Call for nutrition subsidy to curb child stunting

The non-profit DG Murray Trust is urging the South African government to subsidise food producers and retailers so that they can slash the price of a carefully selected basket of goods by 30% and improve the diet of South Africa’s most deprived children.

The financial newspaper Business Day reports that the aim of the subsidy, estimated at R1.8 billion a year, is to close the gap between what children need and what parents can afford. The Trust’s CEO David Harrison said the move would also signal which foods have the highest nutritional value.

Food price inflation remains high and almost double the consumer price inflation (CPI) rate, while the monthly child support grant is below the Trust’s estimate of the food poverty line, which it has pegged at R709 a month for 2023.

Despite being a middle-income country, South Africa has a high rate of child malnutrition, Harrison said. In 2016 the SA Demographic and Health Survey said more than a quarter (27%) of South African children under the age of five were stunted.

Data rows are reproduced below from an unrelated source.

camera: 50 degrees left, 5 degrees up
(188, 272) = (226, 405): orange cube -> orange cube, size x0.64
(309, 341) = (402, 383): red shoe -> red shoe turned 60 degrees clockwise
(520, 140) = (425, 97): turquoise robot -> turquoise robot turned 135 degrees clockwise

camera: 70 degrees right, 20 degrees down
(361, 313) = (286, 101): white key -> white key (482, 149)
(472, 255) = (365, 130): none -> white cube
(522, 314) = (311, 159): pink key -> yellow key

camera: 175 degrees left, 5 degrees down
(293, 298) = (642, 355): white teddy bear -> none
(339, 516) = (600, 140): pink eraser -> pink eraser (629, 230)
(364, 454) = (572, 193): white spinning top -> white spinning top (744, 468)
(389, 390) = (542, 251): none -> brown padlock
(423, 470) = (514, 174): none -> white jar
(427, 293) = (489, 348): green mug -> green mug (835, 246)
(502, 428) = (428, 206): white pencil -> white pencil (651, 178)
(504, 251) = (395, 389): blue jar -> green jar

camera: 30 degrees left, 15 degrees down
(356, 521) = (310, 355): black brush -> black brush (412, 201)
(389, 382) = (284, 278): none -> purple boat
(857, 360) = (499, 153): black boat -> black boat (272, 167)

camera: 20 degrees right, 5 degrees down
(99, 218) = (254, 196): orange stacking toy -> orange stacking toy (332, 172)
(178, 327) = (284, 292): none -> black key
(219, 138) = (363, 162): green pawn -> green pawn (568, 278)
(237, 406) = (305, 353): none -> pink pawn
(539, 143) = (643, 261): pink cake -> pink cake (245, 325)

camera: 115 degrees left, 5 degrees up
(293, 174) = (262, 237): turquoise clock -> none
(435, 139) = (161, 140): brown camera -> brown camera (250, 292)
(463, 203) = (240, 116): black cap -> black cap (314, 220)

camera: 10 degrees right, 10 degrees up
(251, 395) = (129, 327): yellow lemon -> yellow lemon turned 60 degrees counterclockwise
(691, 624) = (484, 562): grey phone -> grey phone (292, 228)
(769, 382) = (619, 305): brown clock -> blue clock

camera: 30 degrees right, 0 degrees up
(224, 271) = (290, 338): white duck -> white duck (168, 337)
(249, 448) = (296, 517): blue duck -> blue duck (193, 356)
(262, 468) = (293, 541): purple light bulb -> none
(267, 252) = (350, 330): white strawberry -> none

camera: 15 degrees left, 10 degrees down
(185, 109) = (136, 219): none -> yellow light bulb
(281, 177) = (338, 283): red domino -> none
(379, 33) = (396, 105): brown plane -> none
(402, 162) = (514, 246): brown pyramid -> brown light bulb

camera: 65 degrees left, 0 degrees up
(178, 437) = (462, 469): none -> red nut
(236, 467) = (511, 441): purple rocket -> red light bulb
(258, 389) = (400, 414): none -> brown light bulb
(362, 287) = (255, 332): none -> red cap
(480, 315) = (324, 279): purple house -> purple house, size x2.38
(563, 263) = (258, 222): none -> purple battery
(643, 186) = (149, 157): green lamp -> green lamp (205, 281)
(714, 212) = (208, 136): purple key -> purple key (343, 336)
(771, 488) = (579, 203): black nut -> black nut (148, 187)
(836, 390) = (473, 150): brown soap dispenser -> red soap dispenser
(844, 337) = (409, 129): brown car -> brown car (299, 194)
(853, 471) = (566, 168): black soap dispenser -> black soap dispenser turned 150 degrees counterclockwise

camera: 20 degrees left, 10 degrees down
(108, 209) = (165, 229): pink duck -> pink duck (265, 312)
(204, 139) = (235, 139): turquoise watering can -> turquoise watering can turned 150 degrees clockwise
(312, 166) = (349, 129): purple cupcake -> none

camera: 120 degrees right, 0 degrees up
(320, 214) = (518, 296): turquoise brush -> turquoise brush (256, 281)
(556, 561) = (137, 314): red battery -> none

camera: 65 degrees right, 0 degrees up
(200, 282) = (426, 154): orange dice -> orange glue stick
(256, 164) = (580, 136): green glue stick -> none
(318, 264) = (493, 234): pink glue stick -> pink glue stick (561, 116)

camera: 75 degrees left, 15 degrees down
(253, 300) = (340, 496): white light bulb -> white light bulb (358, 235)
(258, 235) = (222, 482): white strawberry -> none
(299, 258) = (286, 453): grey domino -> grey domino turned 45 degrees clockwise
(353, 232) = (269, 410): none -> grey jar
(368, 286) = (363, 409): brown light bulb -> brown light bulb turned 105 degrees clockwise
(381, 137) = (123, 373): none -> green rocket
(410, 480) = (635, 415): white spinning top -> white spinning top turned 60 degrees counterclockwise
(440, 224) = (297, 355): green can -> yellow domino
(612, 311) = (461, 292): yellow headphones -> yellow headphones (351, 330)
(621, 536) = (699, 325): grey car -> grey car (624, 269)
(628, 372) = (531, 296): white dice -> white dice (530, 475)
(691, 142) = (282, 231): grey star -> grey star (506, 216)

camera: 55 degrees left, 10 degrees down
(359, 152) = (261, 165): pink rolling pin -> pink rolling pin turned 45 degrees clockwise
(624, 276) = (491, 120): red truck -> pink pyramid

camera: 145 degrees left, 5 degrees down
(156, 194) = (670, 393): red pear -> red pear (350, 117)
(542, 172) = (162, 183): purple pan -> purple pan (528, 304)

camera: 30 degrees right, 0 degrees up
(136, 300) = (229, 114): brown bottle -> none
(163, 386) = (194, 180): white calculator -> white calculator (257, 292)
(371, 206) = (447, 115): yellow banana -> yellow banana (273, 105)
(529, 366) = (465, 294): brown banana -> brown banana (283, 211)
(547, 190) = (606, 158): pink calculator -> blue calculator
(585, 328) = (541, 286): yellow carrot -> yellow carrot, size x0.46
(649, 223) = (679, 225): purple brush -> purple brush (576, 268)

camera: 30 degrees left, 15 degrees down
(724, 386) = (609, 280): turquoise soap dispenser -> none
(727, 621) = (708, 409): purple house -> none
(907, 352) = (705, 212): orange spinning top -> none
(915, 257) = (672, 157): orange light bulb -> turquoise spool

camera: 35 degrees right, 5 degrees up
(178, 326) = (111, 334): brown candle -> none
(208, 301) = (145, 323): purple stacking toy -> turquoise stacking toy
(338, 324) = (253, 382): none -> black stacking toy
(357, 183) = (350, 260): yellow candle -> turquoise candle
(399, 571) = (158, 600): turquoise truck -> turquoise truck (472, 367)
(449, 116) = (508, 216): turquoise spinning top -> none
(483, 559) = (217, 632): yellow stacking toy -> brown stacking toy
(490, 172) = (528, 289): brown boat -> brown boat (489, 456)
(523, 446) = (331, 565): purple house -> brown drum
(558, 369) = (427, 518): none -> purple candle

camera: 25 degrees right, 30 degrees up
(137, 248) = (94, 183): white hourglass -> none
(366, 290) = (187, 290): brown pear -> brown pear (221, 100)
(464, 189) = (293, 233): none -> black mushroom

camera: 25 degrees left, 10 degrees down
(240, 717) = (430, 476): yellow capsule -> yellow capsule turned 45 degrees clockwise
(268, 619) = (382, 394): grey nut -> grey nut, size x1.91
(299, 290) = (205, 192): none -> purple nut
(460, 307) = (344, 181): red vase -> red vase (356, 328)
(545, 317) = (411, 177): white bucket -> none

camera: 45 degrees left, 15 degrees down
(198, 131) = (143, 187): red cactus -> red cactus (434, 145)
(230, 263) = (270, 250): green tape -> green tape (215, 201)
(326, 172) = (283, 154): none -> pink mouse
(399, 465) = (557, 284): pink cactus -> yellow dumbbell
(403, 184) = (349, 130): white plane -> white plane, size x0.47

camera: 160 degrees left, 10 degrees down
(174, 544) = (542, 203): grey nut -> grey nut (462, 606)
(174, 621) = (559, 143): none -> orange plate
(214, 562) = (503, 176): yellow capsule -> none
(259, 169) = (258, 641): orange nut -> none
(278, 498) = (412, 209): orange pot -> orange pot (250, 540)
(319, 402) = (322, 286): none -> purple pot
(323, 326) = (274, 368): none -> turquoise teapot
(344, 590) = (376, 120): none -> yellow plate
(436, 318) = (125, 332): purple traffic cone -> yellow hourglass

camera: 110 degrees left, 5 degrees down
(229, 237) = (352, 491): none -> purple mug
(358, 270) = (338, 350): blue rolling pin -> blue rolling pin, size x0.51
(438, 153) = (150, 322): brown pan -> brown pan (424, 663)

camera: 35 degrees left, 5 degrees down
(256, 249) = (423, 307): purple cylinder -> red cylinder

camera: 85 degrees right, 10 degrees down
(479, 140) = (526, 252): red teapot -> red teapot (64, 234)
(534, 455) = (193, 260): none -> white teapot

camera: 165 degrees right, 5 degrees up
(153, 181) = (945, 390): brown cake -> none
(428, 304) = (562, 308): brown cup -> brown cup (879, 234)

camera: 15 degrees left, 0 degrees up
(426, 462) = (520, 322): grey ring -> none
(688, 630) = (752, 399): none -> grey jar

Stunting results from inadequate diet and disease. Children who do not get adequate nutrition — including carbohydrates, protein, fats and micronutrients — may be short for their ages and suffer irreversible damage to cognitive development that carries through into adulthood.

While there are signs that childhood nutrition is improving in the Western Cape, stunting remains high: one in six (17.5%) of the province’s children under the age of five is stunted, down from 27.4% in 2016, according to research released by the Trust.

It has identified 10 food items that it believes represent the best buys for cash-strapped households. It proposes that manufacturers and retailers waive the estimated 30% mark-up on one product label for each of them. 

The products are mostly non-perishable, protein-rich foods, and include: eggs, speckled beans, pilchards, fortified maize, milk powder, soya mince, peanut butter, white rice, soup mix and aMasi, a popular fermented milk product. The trust costed a basket of these goods at R327 a month in February. It emphasised the basket is not meant to provide all of a child’s nutritional needs, as it does not include fruit and vegetables. 

Subsidised products could be sold under retailers’ own brands, or under a national zero-stunting campaign “Grow Great” logo, said Harrison.

The Competition Commission had indicated that food retailers could meet to discuss the prices of these 10 items without contravening the Competition Act, as the move was intended to benefit the public, he said.